I’ve written before that funny justifies and forgives just about anything. If something provides big, bold, explosive laughs it can get away with being incredibly offensive and wrong. Unfunny, it consequently follows, excuses and forgives nothing. That’s true of Hell and Back.
Late in the film, for example, Orpheus, the tree rape survivor voiced by Danny McBride, tries to transform an emotional moment of connection with his half-human, half-demon daughter into sex. If the movie were at all funny or original, the transgressive naughtiness of this moment might be shocking as well as chuckle-inducing.
But Hell and Back is never funny and because the voice cast were clearly encouraged to go as naughty and dark and sexual and profane as possible, the film’s naughtiness ends up feeling dispiritedly predictable. It’d be a bigger surprise if a character displayed genuine honor or decency, anything that might deviate from the film’s unrelenting emphasis on juvenile shock.
On Mr. Show, Bob Odenkirk established himself as a poet of profanity, a Jedi Master of blinding rage. The secret was that Odenkirk would only swear if it was absolutely necessary and made whatever sketch he was in funnier. Odenkirk would only curse if it was absolutely essential. To paraphrase the conventional wisdom on jazz, it wasn’t the curse words Odenkirk said that counted; it was the ones he didn’t.
So one of the many dispiriting and depressing elements of Hell and Back lies in watching one of the greatest swearers in the history of comedy toss around shits and fucks so glibly and gratuitously that they lose all meaning.

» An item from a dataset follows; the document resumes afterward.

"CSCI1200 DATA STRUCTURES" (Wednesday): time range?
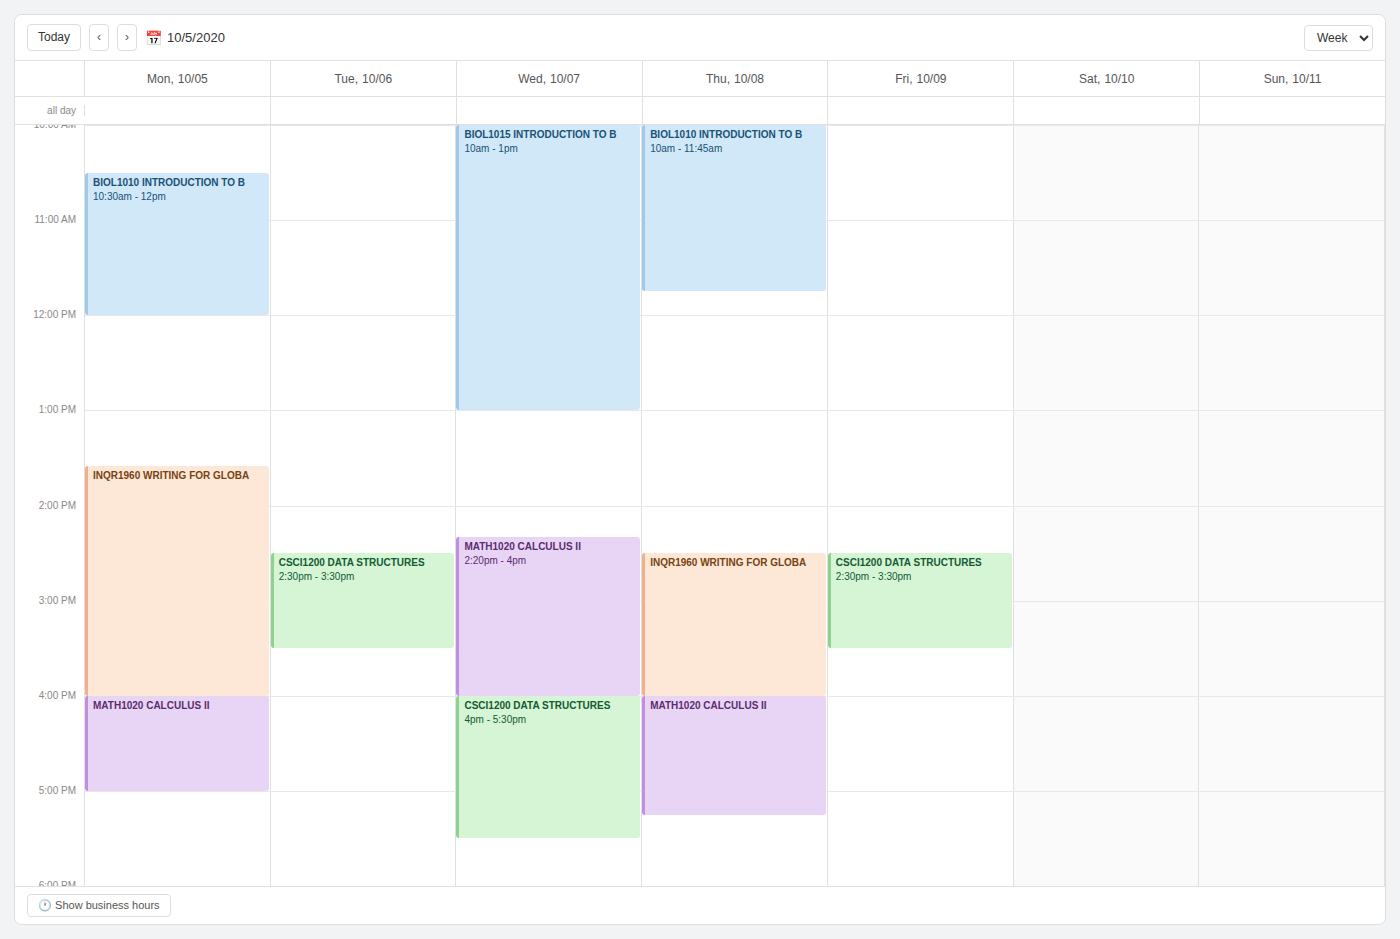
4:00 PM to 5:30 PM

That is just a goddamn shame. Motherfuckers straight up threaten to ruin profanity. It’s not a good sign that Hell and Back’s two greatest strengths are stop-motion animation and wall-to-wall profanity and I found myself wishing I was wishing an edited-for-cable version of Hell and Back or some magical PG-13 version of the film that’s half as long and would probably still be terrible, but at least in a less oppressively nasty way.
Stop motion animation is a famously labor-intensive, laborious and obsessive endeavor. An almost superhuman level of work and care goes into every sequence, every movement, every fantastical new world. It’s just a goddamn shame so little thought went into the writing and performances of Hell and Back.
Hell and Back is just a goddamn waste and a goddamn shame. Let’s just say that it captures the essence of what it would be like to spend some time in the bowels of hell with T.J Miller and Nick Swardson all too vividly.